Albert Cossery est mort en juin 2008. J’ai découvert son existence en lisant sa nécrologie dans Le Monde. C’était un personnage original qui se vantait de n’avoir jamais travaillé de sa vie (cela ne se faisait pas dans sa famille) et qui vivait à l’hôtel. Mendiants et orgueilleux était présenté comme son chef d’oeuvre et quand j’ai trouvé récemment chez mon bouquiniste cette vieille édition à un prix défiant toute concurrence j’ai donc sauté sur l’occasion.
Mendiants et orgueilleux, tels sont les héros de ce roman dont l’action se déroule au Caire dans les années 50. Il y a Gohar, un ancien professeur qui survit en faisant un peu de comptabilité pour un bordel de la ville indigène; Yéghen, petit escroc, petit trafiquant de drogue et El Kordi, employé aux écritures dans une administration dont la plus grande partie du salaire sert à rétribuer les collègues qui veulent bien faire son travail à sa place. Tous les trois se complaisent dans leur simplicité voire leur dénuement volontaire, se contentant de goûter la vie qui passe, de se réjouir des comportements absurdes de leurs contemporains.
« Devant une boutique vide il vit un homme d’un certain âge, aux vêtements soignés, assis dignement sur une chaise, et qui regardait passer la foule d’un air détaché et royal. L’homme avait une attitude majestueuse extraordinairement frappante. « Voilà un homme selon mon coeur », pensa-t-il. Cette boutique vide et cet homme qui ne vendait rien étaient pour lui une trouvaille inestimable. La boutique, Gohar le devinait, représentait simplement un décor ; elle lui servait pour recevoir ses amis et leur offrir une tasse de café. C’était là le comble de l’opulence et de la générosité. Gohar le salua comme une vieille connaissance et l’homme répondit à son salut avec un sourire suave, à peine perceptible, comme s’il comprenait qu’on l’admirait. »

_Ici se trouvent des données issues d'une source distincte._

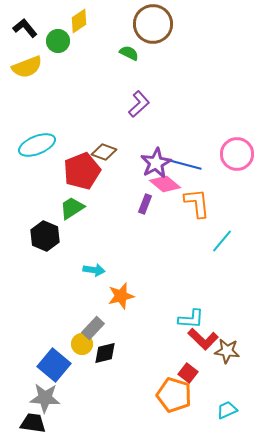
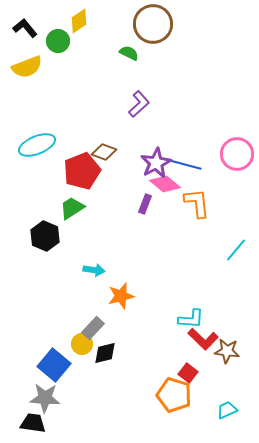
cyan line: moved 14 px right, 9 px down
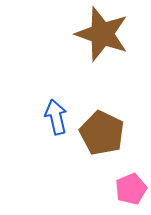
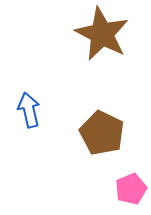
brown star: rotated 8 degrees clockwise
blue arrow: moved 27 px left, 7 px up
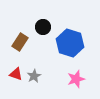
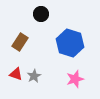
black circle: moved 2 px left, 13 px up
pink star: moved 1 px left
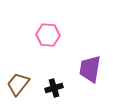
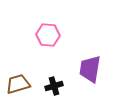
brown trapezoid: rotated 35 degrees clockwise
black cross: moved 2 px up
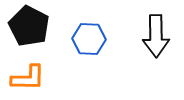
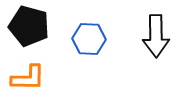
black pentagon: rotated 12 degrees counterclockwise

Quand Gohar, en manque de hachisch, étrangle une jeune prostituée, il est ensuite fort surpris par son crime car il est étranger à toute violence. La mort de la pauvre fille est cependant vite oubliée, considérée comme une fatalité. En fait elle n’est que le prétexte pour faire entrer en scène l’officier de police Nour El Dine, chargé de l’enquête. Car il n’y a pas vraiment d’histoire dans ce roman, il s’agit seulement de nous présenter ces personnages qui ont fait de la paresse un art de vivre et qui fascinent Nour El Dine qui les considère comme des misérables et ne comprend pas comment ils peuvent avoir une si haute opinion d’eux-mêmes.

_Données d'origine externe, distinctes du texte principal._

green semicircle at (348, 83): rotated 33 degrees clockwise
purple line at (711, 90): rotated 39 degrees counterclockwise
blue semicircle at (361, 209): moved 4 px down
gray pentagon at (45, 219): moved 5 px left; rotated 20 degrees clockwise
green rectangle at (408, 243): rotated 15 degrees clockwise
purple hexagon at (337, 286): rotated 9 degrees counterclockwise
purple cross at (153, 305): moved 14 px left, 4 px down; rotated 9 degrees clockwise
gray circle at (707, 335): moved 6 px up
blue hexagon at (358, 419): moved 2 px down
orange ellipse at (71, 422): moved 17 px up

Quant à moi je n’ai été qu’à moitié convaincue par ma lecture. J’ai apprécié certaines descriptions pittoresques avec parfois une pointe d’humour. Par contre j’ai trouvé que pour des gens qui rejetaient tout ce qu’il est convenu de considérer comme un mode de vie bourgeois les personnages avaient parfois des opinions bien stéréotypées, notamment sur les femmes :
« Elle avait une mine revêche et l’air arrogant d’une femme pourvue d’un mâle ».
« Gohar était reconnaissant aux femmes, à cause de l’énorme somme de bêtise qu’elles apportaient dans les relations humaines ».
Je termine avec le pompon, à propos de Nour El Dine : « Il avait été habitué à plus de soumission de la part de ses jeunes amis ; mais aussi, c’étaient, pour la plupart, des êtres veules et sans caractère. Ils n’avaient pour eux que leur beauté : c’étaient presque des femmes ».
Sybilline le 30 novembre 2008 :
Personnellement, j’ai été écoeurée par cette apologie de la paresse profiteuse et sans scrupule qui ose se prétendre vertu ! Ceci dit, je lis avec plaisir ton blog qui aborde avec intelligence des auteurs de tous bords.
Réponse :
Je n’ai pas non plus trouvé les personnages très sympathiques.